Mar 21, 2008 16:13
So I've had death on my mind a lot lately. Death, dying, funerals, memorials, caskets the works. On 02/29/08 one of my cousins hung himself from the gas line in his basement and then the house blew up and pushed it off the foundation. The investigators said that the fittings of the pipe he hung himself from broke causing a gas leak that caused the explosion. There is a number of things that bother me about this whole thing that I won't get into because the list is long boring and involves a number of family members who don't have a clue. What troubles me is my preoccupation with all things death related; I've even gone as far as noting particular pieces of music for other peoples funerals and memorials as well as my own. I don't think I fear death, I've seen it many times and in many situations both peaceful and violent and not to sound too existencial but, I find it quiet. No matter how many times I've looked upon the dead and no matter how near or, distant to me, related or not; I find it quiet.

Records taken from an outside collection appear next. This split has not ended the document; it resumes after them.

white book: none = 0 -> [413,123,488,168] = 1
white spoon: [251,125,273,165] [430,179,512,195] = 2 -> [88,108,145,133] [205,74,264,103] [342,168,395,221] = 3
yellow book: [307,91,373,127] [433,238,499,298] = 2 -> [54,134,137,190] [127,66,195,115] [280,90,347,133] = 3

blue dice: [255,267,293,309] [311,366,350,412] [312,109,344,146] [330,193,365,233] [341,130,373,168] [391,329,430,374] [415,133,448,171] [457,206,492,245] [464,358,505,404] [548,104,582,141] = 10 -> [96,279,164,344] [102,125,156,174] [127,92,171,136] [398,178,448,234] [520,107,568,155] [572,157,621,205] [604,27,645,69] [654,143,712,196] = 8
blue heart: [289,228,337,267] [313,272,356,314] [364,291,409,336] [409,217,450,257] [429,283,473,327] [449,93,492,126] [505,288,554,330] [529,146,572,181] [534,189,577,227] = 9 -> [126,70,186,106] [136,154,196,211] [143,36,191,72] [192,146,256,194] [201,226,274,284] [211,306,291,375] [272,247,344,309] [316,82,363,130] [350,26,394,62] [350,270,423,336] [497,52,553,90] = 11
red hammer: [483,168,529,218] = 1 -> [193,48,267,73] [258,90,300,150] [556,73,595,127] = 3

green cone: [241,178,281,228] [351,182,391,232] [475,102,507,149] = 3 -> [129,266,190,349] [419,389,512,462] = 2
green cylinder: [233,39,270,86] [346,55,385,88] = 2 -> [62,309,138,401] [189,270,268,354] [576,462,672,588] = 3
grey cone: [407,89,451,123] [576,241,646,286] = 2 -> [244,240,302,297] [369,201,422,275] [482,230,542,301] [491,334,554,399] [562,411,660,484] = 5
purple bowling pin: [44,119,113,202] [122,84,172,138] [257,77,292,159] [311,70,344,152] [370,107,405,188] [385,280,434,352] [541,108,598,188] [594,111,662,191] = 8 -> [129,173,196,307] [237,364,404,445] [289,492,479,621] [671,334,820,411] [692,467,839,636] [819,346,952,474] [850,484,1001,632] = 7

I myself am not unfamiliar with the flavor of gun metal. I as one time before my divorce was seriously considering taking my own life but, with the help of The Blond and realizing that it's a selfish way out I got past it. Well maybe not past it. The thoughts of suicide bubble up every once in a while but, it's not something that comtrols me any more I control it. I'm glad for my life and over all I'm happy; of course I have the same problems as every one else money, work and just the state of the world we live in but, the troubles are not worth killing my self over. I also wonder at times that if I were to die (not by my own hand) who would be the ones to go to my memorial. I know the obvious ones; The Blond, my folks, my brother but, that's sort of expected. Well now I'm starting to sound self-absorbed so, I'm going to quit. I'm not depressed or anything just, thinking too much. Enough for now.